Dès l’annonce du référendum, la Bourse de Paris a subi une baisse de plus de 3%, la Bourse de Francfort a plongé de plus de 4%, Milan a chuté de 5%, Madrid 3,78% et Londres 2,54%. Paniqués par la chute des bourses et par des sondages qui indiquent que près de 60% des Grecs rejetteraient leur projet, le Président français Nicolas Sarkozy et la Chancelière allemande Angela Merkel ont exigé la mise en œuvre immédiate du plan de sauvetage. À défaut de respecter l’engagement, ils ont menacé de couper les vivres, refuser les éventuels résultats d’un référendum à moins que la consultation ne porte uniquement sur l’appartenance de la Grèce à la zone Euro. Devant un tel ultimatum et n’étant pas en position de force, George Papandréou a abandonné le projet de référendum. 
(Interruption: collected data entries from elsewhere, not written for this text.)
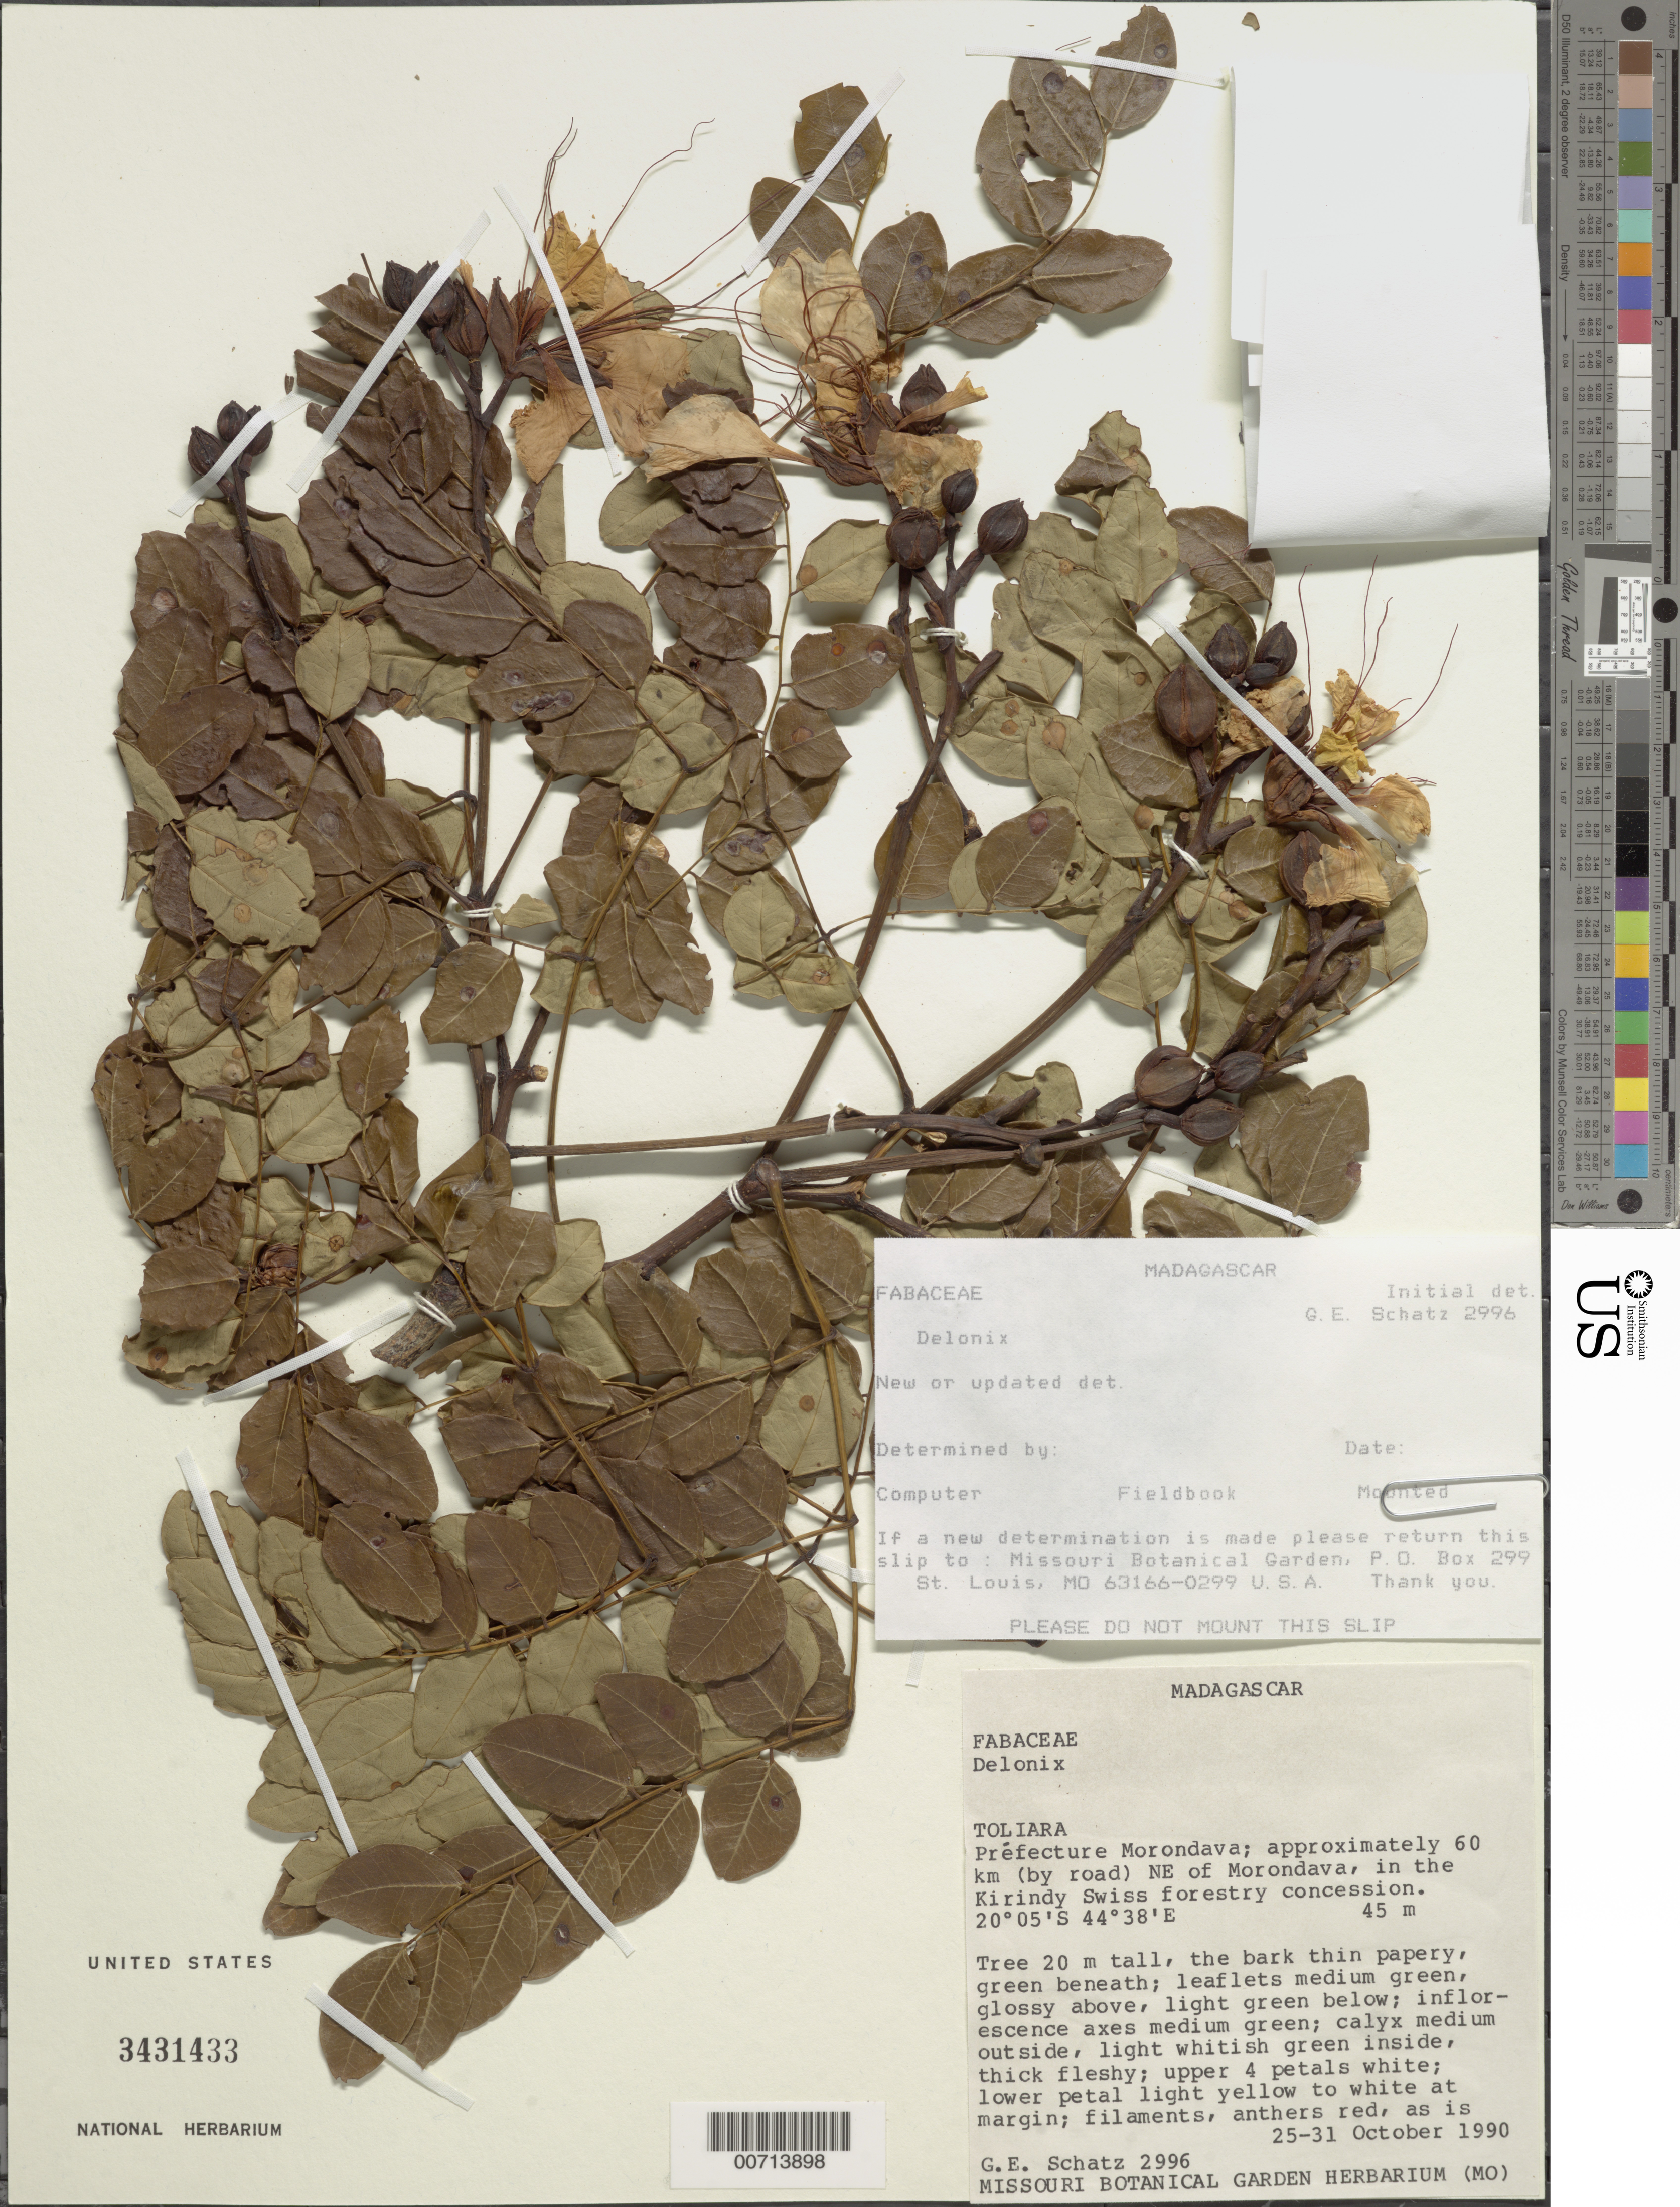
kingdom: Plantae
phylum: Tracheophyta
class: Magnoliopsida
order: Fabales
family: Fabaceae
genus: Delonix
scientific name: Delonix sp.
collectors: G. Schatz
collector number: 2996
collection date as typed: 25 Oct 1990 to 31 Oct 1990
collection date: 1990-10-25/1990-10-31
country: Madagascar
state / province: Menabe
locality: Prefecture Morondava, NE of Morondava.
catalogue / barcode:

Le referendum aurait permis d’exercer la démocratie dans sa plus simple expression. C’est la seule forme de démocratie directe pour permettre aux citoyens de participer aux affaires de l’État. C’est la forme de consultation la plus démocratique qui soit. Cette consultation auraient permis aux Grecs de signifier le niveau de sacrifice qu’ils auraient consenti pour sauver leur économie et celle de la zone Euro. Le référendum aurait placé le sort du pays entre les mains de ceux et celles qui devraient composer avec la réduction des services sociaux, le chômage, payer la dette ainsi que les intérêts qui y sont associés. L’Europe a exigé et obtenu du Gouvernement grec que les conséquences économiques et sociales soient imposées aux citoyens sans les débats qui auraient permis la compréhension et les conséquences du plan de Bruxelles. En excluant le référendum, la classe politique européenne a démontré que les choix se faisaient sans tenir compte de l’opinion et du sens des responsabilités des citoyens et elle fait la a démonstration que la volonté populaire n’a pas sa place si elle est en contradiction avec les intérêts économiques. Les citoyens ont ainsi été exclus de la solution qu’ils doivent subir. Les élus ont exercé leur droit de parler au nom du peuple plutôt que laisser le peuple se prononcer.